**SUPPLIED PASSAGE**.

Annexin V-FITC/PI Apoptosis Detection Kit (Becton Dickinson Biosciences, San Jose, CA, U.S.A.) was used to determine the cell apoptosis as the manufacturer’s protocol. Briefly, the tendon fibroblasts (5 × 10⁵ cells) were treated with HG (25 mM) or rapamycin (100 nM) for 72 h and collected, washed with cold PBS, and resuspended with 400 μl binding buffer. Half of the cells were added with 5 µl Annexin V-FITC and incubated away from light for 15 min at room temperature. Then, 10 µl PI (Becton Dickinson Biosciences) was added into cells and the control (the rest half of cells). A BD FAC Scan Flow Cytometer (BD, Mountain View, U.S.A.) was used to assess and calculate the percentage of apoptotic cells.

The tendon fibroblasts were harvested and the protein was extracted with RIPA lysis buffer (Beyotime, Shanghai, China). The protein concentration was calculated using a bicinchoninic acid protein assay kit (Beyotime). Equivalent amounts of proteins (35 μg) from each sample were separated by 10% SDS/PAGE gels and then transferred to polyvinylidene fluoride (PVDF) membranes (Merck Millipore, Billerica, MA, U.S.A.). The membranes were blocked in 5% non-fat dried milk for 1 h at room temperature and then incubated overnight at 4°C with the following primary antibodies: anti-LC3B (2 µg/ml, ab48394, Abcam), anti-P62 (2 µg/ml, ab91526, Abcam), anti-mTOR (1:2000, ab134903, Abcam), and anti-mTOR (phospho) antibody (1:1000, ab137133, Abcam). After washing with TBST, the membranes were incubated with Goat Anti-Rabbit H&L (HRP)-conjugated secondary antibodies (1:5000, ab205718, Abcam) at room temperature for 1 h. An ECL chemiluminescence kit (Millipore) was used to visualize the specific blots and autoradiograms were quantified by densitometry.

Data were presented as the mean ± standard deviation (SD) of three independent experiments. All statistical analyses were performed with SPSS 23.0 (SPSS Inc, Chicago, IL, U.S.A.). The Student’s t test was performed to statistically compare between two groups and one-way analysis of variance (ANOVA) was performed for difference among multiple groups. The threshold for statistical significance was set at ^*P<0.05, ^**P<0.01.

**TO DO**.
1) In the methods passage, how much protein from each sample was loaded onto the SDS/PAGE gels?
2) Reproduce the methods passage from "Data were presented" to "at ^*P<0.05, ^**P<0.01.".

**RECORD EXCERPTS**.
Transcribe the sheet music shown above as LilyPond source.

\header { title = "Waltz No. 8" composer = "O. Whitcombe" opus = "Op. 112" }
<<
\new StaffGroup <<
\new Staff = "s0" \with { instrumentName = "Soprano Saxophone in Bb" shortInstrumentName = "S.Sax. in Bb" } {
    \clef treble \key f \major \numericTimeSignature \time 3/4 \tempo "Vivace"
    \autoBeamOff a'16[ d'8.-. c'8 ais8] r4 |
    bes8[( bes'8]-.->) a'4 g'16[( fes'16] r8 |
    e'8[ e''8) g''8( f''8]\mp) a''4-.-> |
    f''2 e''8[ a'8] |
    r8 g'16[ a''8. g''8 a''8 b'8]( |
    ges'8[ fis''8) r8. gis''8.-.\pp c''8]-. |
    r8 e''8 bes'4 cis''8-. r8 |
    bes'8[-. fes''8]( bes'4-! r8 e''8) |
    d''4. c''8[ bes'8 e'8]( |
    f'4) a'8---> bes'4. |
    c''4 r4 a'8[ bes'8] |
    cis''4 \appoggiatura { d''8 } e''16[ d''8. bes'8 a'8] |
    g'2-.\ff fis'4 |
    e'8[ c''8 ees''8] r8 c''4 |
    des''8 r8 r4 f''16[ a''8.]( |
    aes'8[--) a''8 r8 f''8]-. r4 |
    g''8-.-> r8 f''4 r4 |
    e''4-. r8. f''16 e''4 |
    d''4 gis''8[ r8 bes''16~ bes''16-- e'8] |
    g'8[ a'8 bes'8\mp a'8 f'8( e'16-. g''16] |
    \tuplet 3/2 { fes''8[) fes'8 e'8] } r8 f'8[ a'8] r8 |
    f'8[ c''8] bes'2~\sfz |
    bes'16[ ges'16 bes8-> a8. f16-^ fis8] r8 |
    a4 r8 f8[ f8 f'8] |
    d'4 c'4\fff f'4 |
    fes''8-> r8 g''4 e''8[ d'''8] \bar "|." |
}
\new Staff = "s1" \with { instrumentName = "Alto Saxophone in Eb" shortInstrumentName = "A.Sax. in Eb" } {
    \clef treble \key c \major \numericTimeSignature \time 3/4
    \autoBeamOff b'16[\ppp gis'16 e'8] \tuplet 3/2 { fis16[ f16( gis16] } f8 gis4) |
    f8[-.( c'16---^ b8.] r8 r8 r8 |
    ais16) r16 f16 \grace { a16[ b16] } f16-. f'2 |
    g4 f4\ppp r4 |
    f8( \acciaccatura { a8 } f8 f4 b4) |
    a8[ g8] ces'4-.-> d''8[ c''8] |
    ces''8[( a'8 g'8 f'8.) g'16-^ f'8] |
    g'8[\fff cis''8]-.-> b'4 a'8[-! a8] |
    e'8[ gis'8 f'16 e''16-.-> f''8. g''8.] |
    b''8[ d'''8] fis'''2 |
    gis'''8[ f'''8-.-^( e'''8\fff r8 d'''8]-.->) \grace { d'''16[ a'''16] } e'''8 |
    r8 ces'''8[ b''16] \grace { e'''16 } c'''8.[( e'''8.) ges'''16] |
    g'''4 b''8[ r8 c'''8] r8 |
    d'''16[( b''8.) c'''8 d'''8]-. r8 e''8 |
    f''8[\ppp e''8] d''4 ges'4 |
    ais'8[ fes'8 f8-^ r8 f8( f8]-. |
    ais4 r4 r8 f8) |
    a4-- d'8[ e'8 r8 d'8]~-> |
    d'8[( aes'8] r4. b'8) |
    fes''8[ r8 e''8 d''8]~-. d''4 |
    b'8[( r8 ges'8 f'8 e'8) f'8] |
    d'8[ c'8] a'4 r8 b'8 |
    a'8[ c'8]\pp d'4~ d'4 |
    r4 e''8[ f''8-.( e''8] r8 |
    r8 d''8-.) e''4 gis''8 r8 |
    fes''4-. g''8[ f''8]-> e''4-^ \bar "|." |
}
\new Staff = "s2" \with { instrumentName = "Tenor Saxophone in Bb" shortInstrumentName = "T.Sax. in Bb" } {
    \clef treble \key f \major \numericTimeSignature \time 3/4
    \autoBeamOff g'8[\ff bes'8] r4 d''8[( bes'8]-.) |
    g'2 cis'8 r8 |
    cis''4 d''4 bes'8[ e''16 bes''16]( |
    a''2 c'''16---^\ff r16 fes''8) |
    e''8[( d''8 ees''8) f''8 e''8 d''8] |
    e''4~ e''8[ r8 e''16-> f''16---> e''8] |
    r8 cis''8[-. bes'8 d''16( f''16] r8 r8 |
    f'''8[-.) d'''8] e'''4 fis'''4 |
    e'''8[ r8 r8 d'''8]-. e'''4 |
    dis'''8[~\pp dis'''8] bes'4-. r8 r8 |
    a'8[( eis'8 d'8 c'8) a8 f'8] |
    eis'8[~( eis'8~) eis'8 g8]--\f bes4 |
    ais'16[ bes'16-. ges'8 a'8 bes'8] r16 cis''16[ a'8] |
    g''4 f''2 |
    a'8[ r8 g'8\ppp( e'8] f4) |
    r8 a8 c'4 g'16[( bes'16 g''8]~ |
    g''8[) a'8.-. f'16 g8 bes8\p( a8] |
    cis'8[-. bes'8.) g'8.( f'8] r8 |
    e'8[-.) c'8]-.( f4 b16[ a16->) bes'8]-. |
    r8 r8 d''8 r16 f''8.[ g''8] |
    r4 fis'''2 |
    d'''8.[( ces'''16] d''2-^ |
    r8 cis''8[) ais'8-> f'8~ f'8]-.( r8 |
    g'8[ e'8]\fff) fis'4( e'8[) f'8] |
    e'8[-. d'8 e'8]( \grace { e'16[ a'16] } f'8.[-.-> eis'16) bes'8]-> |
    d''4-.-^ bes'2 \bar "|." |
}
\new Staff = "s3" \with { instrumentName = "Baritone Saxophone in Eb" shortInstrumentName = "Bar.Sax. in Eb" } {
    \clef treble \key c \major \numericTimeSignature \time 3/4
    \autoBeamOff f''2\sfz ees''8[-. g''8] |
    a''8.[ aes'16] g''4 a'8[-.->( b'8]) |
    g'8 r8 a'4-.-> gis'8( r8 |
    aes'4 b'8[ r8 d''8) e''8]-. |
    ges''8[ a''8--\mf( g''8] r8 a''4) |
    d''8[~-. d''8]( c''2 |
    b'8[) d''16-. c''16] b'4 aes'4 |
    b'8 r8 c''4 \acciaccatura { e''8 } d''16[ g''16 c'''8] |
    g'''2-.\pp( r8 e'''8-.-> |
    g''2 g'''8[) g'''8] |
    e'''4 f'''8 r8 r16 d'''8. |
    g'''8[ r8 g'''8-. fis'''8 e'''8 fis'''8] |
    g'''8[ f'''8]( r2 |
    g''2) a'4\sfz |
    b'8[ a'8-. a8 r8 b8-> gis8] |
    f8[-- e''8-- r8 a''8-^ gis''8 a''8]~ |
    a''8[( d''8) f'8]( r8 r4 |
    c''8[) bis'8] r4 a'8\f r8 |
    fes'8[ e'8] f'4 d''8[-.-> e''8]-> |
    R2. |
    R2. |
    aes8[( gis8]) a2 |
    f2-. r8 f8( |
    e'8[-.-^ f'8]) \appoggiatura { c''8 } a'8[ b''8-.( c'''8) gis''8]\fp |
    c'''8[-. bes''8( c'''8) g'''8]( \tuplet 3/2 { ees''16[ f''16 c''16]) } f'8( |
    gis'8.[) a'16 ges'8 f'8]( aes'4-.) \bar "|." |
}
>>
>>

**EXPECTED OUTPUTS**.
1) 35 μg of protein from each sample.

2)
Data were presented as the mean ± standard deviation (SD) of three independent experiments. All statistical analyses were performed with SPSS 23.0 (SPSS Inc, Chicago, IL, U.S.A.). The Student’s t test was performed to statistically compare between two groups and one-way analysis of variance (ANOVA) was performed for difference among multiple groups. The threshold for statistical significance was set at ^*P<0.05, ^**P<0.01.